Ahmed Saadawi Wins 2014 International Prize for Arabic Fiction

Posted on May 17, 2014

Frankenstein in Baghdad

Ahmed Saadawi is the winner of the International Prize for Arabic Fiction. He won with his novel Frankenstein in Baghdad. The award carries a $50,000 prize as well as the guarantee of an English translation of his novel. Saadawi is an Iraqi novelist, poet and screenwriter.

The novel is set in Baghdad in 2005. A man, named Hadi al-Attag, takes the body parts of those killed in explosions and sews them together to create a new body. The body comes to life after being entered by a displaced soul. Hadi calls the new being, "the-what's-its-name," but the authorities call it "Criminal X." The Frankenstein creature then begins a campaign to kill those who killed the people whose body parts it is made from. It is a clever and interesting sounding plot.

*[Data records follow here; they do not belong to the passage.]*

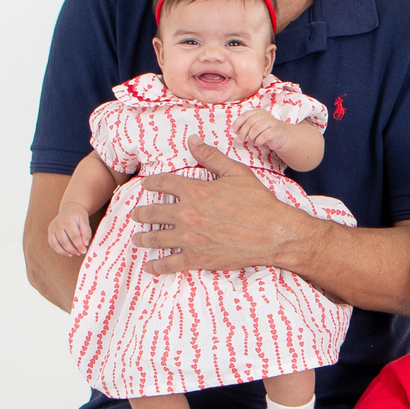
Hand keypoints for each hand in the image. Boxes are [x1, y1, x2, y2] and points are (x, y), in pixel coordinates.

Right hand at [48, 203, 91, 256]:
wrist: (69, 209)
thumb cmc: (78, 216)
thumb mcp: (85, 221)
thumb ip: (86, 232)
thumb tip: (85, 244)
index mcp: (67, 220)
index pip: (74, 236)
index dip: (79, 245)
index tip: (84, 251)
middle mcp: (58, 224)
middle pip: (65, 241)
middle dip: (73, 249)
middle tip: (80, 253)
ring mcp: (52, 228)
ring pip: (57, 244)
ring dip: (66, 251)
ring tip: (74, 253)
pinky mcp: (50, 232)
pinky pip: (53, 244)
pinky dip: (60, 251)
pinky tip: (68, 253)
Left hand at [133, 136, 300, 275]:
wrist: (273, 234)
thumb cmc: (259, 202)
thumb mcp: (236, 173)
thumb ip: (211, 157)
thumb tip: (193, 141)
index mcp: (195, 191)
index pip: (164, 183)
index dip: (152, 183)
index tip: (146, 185)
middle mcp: (187, 214)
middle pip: (154, 212)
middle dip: (142, 213)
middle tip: (136, 215)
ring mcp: (191, 238)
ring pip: (157, 238)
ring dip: (144, 238)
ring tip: (137, 239)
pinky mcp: (198, 258)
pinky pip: (171, 263)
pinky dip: (158, 266)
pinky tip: (150, 267)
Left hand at [234, 109, 288, 154]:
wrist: (281, 135)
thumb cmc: (265, 131)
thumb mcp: (254, 127)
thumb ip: (244, 127)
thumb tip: (235, 130)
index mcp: (258, 112)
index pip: (245, 115)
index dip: (237, 123)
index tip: (232, 131)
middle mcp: (264, 115)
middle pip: (250, 122)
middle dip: (243, 133)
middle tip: (240, 140)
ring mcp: (271, 122)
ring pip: (256, 129)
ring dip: (251, 137)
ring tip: (251, 141)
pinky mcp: (276, 130)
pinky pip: (264, 136)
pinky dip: (258, 141)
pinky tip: (258, 143)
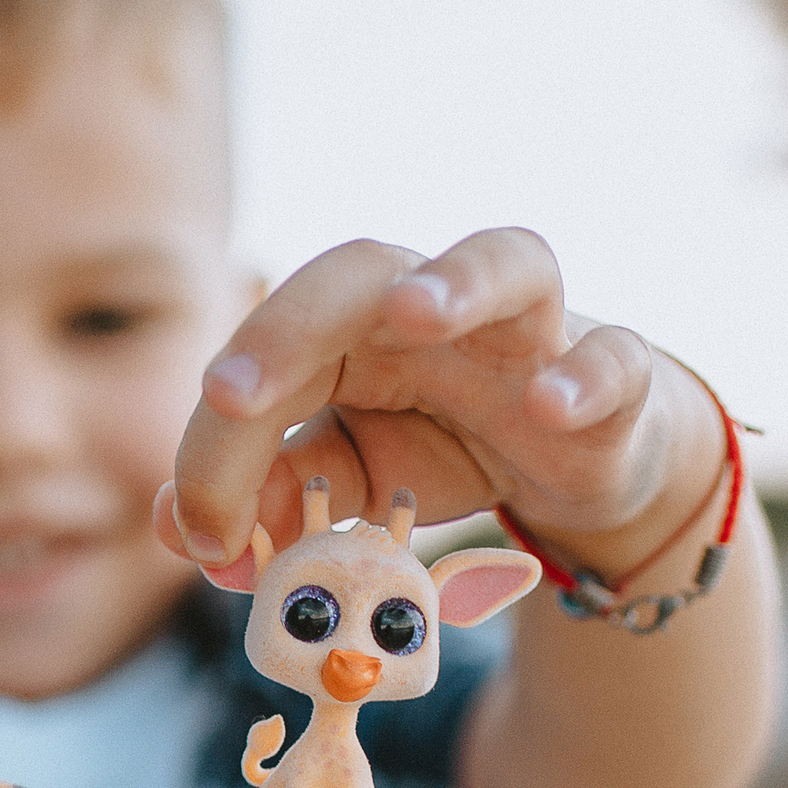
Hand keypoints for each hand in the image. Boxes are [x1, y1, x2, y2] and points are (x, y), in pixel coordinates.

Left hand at [156, 229, 714, 571]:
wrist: (574, 462)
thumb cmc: (439, 442)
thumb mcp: (345, 479)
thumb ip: (267, 494)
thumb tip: (173, 525)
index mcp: (352, 329)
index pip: (271, 356)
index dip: (221, 436)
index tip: (197, 523)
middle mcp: (437, 307)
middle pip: (362, 272)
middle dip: (289, 325)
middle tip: (231, 393)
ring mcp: (532, 332)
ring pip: (512, 261)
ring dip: (460, 280)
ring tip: (415, 313)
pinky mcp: (614, 379)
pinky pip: (612, 357)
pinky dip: (585, 377)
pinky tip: (550, 407)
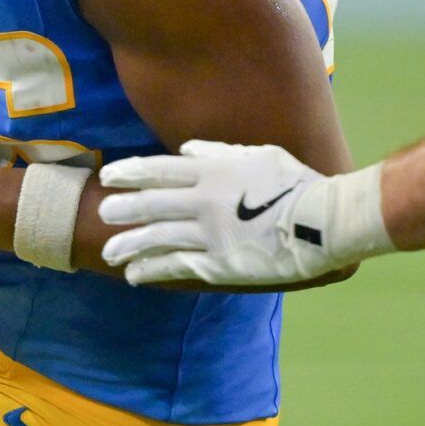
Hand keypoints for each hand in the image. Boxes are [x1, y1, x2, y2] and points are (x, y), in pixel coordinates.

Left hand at [98, 141, 392, 286]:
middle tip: (103, 213)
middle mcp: (203, 201)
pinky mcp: (218, 264)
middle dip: (122, 209)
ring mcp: (209, 234)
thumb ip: (217, 152)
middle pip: (150, 204)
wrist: (321, 221)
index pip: (159, 169)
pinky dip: (152, 270)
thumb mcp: (258, 155)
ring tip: (110, 252)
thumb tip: (185, 150)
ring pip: (157, 237)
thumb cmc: (296, 183)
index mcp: (213, 171)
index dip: (130, 173)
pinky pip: (176, 266)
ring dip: (129, 245)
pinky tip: (135, 275)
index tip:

Saad A. Albazei issued a statement on behalf of the judging panel. He says, "We chose Frankenstein in Baghdad for several reasons. Firstly for the originality of its narrative structure, as represented in the 'what's-its-name' character, who embodies the violence currently experienced in Iraq, other Arab countries and the wider world. The story is expertly told on several levels and from multiple viewpoints. For these reasons and more, Frankenstein in Baghdad is a significant addition to contemporary Arabic fiction."

The New York Times has an interview with Saadawi who has lost friends to suicide bombings in the city.